Segment Open

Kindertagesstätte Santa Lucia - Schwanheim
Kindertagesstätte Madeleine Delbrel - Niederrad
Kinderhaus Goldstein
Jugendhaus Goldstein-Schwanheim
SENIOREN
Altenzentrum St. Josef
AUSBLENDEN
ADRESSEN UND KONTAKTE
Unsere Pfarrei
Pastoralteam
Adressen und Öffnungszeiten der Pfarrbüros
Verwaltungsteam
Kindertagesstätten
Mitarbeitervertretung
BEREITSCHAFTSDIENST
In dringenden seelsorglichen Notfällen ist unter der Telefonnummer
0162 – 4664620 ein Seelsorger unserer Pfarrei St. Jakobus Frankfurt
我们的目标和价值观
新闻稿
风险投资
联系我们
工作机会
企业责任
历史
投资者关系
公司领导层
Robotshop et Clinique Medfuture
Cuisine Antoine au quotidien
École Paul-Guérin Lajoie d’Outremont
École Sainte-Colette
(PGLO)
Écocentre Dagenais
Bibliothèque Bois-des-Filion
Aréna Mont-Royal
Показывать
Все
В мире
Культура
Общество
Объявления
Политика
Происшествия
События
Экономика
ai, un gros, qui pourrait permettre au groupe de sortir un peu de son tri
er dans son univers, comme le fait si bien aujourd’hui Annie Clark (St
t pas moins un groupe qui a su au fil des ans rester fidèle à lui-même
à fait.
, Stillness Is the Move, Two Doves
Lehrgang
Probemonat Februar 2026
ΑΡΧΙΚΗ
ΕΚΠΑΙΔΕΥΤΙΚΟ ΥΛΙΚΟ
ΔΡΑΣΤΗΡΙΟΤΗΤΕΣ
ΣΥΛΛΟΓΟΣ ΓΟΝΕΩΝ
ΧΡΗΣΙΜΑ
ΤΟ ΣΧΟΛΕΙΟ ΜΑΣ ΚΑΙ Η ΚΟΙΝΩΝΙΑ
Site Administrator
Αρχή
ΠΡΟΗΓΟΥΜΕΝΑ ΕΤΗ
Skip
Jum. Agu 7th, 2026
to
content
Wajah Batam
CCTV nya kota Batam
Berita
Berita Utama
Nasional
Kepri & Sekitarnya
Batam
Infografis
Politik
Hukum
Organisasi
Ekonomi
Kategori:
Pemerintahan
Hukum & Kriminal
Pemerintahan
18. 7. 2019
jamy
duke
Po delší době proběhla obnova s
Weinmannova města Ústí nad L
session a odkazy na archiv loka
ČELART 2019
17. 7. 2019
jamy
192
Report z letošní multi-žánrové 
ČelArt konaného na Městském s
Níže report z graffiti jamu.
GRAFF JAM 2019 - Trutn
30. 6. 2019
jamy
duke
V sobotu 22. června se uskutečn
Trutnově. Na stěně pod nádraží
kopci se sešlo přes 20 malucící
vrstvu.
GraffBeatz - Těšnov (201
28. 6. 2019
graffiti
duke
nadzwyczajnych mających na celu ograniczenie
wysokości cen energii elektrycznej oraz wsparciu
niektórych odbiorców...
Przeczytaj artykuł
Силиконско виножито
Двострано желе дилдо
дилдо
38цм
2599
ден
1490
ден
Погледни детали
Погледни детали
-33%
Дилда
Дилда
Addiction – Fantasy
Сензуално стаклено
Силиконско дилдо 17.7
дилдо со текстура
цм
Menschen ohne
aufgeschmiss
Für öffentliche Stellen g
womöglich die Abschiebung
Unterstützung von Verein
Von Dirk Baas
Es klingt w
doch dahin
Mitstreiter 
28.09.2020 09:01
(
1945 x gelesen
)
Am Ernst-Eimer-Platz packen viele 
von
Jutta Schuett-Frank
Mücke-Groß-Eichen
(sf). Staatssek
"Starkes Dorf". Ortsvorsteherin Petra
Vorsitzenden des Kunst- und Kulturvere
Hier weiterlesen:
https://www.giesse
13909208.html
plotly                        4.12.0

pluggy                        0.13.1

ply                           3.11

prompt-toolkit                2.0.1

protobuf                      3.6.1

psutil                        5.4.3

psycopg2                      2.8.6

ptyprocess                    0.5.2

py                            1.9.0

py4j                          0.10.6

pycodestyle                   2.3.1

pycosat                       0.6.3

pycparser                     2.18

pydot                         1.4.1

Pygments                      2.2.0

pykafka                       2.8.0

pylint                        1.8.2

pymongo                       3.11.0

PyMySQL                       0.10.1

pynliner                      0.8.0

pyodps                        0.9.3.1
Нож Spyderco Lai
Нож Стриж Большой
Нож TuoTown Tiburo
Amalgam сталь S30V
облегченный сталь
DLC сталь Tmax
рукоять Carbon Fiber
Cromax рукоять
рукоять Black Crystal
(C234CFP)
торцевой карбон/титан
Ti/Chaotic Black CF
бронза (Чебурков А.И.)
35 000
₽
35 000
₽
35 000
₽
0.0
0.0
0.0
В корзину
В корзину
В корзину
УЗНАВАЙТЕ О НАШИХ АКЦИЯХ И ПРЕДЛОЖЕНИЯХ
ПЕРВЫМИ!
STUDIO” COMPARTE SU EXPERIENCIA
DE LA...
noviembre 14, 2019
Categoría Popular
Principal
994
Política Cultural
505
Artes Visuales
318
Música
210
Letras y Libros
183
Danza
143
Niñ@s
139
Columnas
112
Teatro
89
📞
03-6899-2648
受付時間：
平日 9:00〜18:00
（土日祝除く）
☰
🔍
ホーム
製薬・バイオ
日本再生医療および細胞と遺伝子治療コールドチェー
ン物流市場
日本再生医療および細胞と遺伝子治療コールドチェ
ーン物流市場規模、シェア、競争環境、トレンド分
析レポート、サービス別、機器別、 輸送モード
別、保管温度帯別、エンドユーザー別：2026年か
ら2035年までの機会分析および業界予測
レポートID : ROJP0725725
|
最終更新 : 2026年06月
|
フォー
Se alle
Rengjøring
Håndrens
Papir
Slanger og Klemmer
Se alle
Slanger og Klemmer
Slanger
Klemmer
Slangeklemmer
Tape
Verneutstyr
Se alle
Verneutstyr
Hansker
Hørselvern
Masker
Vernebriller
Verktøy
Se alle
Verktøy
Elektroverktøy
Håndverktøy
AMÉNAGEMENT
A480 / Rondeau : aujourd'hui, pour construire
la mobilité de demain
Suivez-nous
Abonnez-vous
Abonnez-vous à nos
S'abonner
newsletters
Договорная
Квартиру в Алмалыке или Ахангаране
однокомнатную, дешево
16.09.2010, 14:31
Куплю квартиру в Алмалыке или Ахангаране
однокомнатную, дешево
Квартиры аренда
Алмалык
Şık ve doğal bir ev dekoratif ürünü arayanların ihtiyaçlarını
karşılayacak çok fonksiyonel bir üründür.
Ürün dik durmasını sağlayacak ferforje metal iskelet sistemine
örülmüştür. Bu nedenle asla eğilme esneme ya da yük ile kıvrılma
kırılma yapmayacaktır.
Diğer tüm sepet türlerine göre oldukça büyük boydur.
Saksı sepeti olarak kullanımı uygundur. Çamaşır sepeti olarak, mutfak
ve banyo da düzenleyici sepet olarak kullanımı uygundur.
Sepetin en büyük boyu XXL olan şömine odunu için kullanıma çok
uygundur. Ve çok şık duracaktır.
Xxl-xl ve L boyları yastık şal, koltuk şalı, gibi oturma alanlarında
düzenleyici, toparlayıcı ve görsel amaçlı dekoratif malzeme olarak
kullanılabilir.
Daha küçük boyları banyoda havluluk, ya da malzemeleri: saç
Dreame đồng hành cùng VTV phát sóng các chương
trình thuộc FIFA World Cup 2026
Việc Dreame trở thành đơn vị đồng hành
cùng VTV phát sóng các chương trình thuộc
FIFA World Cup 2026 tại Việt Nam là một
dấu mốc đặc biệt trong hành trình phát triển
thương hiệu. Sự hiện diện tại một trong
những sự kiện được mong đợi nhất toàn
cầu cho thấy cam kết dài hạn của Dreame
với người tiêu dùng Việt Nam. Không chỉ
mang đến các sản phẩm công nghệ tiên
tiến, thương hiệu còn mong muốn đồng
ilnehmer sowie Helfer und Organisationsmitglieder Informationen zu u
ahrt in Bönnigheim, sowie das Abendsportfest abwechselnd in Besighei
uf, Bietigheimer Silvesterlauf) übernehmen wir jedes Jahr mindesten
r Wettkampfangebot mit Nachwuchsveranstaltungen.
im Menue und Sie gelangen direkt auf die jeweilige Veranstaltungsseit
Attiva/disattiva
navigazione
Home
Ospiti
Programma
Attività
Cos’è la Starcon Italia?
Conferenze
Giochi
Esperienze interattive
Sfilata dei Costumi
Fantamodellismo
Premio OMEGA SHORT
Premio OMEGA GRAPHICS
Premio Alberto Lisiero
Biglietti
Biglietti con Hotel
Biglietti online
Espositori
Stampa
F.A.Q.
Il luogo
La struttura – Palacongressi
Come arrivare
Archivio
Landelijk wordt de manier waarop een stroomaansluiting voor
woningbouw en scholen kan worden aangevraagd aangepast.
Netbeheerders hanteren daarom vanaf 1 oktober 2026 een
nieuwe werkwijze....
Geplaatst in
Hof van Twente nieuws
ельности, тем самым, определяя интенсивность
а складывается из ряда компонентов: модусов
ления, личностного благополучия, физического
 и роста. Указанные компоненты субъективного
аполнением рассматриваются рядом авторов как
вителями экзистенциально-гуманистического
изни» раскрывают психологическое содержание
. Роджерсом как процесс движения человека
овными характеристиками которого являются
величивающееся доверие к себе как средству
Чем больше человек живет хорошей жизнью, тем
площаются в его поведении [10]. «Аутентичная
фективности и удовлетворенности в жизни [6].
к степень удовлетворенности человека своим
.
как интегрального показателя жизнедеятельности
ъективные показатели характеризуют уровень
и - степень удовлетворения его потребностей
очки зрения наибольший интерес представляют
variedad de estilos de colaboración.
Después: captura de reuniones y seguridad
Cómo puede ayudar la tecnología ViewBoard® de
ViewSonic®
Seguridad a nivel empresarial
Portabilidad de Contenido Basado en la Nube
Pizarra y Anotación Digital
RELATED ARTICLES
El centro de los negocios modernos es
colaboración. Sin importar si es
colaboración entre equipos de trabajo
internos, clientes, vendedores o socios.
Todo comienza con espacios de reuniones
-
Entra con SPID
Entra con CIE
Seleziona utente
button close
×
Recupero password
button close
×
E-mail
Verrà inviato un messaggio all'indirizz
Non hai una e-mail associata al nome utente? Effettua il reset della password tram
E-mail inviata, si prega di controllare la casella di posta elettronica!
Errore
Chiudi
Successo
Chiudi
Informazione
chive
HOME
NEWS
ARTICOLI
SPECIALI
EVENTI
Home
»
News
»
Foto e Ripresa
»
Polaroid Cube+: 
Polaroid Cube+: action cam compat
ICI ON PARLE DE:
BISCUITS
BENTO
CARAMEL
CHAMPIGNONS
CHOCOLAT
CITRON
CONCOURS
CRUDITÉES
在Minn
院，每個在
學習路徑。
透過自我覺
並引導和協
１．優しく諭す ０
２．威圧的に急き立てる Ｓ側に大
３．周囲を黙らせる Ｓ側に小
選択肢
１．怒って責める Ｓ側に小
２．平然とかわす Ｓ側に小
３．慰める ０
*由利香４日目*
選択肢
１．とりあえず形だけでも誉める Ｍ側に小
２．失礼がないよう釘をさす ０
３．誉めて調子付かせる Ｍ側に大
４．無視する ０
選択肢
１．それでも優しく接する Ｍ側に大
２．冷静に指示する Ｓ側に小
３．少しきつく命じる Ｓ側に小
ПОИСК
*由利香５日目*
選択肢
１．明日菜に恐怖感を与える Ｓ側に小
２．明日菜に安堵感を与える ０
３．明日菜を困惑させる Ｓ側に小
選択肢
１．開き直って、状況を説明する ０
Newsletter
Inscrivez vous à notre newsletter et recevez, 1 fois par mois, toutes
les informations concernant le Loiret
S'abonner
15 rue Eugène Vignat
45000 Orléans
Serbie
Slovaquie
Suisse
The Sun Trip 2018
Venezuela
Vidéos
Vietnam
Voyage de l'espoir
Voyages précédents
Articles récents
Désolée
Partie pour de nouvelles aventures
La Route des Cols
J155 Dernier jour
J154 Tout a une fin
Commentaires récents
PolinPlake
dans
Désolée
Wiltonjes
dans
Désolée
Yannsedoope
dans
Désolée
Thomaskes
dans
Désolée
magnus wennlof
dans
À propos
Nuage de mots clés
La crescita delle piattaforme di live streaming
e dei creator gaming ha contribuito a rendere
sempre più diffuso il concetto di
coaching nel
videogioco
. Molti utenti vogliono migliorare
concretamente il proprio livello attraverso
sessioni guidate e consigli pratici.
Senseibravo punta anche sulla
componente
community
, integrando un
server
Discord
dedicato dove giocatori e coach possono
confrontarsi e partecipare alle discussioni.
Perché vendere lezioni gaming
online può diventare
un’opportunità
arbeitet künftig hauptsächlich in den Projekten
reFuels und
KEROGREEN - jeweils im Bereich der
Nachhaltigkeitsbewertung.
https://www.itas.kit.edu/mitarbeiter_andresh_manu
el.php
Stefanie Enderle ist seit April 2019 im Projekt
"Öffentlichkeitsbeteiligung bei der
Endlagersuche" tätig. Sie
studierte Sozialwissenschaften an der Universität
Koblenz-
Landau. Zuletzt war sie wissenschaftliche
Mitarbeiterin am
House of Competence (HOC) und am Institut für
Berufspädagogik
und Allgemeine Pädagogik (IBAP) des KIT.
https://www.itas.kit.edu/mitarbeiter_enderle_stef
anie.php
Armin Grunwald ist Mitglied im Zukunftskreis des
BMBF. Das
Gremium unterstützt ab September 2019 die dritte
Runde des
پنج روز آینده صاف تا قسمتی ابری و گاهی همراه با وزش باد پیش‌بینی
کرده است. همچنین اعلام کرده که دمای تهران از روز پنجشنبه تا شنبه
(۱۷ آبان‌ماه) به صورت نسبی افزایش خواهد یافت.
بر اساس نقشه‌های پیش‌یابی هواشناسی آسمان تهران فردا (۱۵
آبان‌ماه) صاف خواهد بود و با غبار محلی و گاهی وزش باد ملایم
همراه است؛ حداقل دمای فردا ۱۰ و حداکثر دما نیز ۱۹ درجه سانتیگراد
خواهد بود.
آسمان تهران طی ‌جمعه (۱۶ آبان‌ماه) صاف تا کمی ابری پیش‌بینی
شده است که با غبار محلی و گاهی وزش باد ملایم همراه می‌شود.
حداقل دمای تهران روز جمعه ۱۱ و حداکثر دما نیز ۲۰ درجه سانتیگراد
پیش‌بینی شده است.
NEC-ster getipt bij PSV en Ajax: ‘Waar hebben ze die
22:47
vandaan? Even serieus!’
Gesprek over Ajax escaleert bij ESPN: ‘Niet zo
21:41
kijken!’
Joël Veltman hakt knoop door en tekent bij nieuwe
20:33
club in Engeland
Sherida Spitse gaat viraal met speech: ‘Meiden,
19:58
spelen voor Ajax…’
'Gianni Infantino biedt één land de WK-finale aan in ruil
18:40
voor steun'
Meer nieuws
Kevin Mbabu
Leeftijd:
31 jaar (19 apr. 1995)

Segment Closed

Task objective >> Present the lines from the start of the rows up to and including the line with "Kindertagesstätten" as a Markdown table with the columns No. and Line, giving each line's number in No. and omitting blank lines.

Answer to this task >>
| No. | Line |
|---|---|
| 1 | Kindertagesstätte Santa Lucia - Schwanheim |
| 2 | Kindertagesstätte Madeleine Delbrel - Niederrad |
| 3 | Kinderhaus Goldstein |
| 4 | Jugendhaus Goldstein-Schwanheim |
| 5 | SENIOREN |
| 6 | Altenzentrum St. Josef |
| 7 | AUSBLENDEN |
| 8 | ADRESSEN UND KONTAKTE |
| 9 | Unsere Pfarrei |
| 10 | Pastoralteam |
| 11 | Adressen und Öffnungszeiten der Pfarrbüros |
| 12 | Verwaltungsteam |
| 13 | Kindertagesstätten |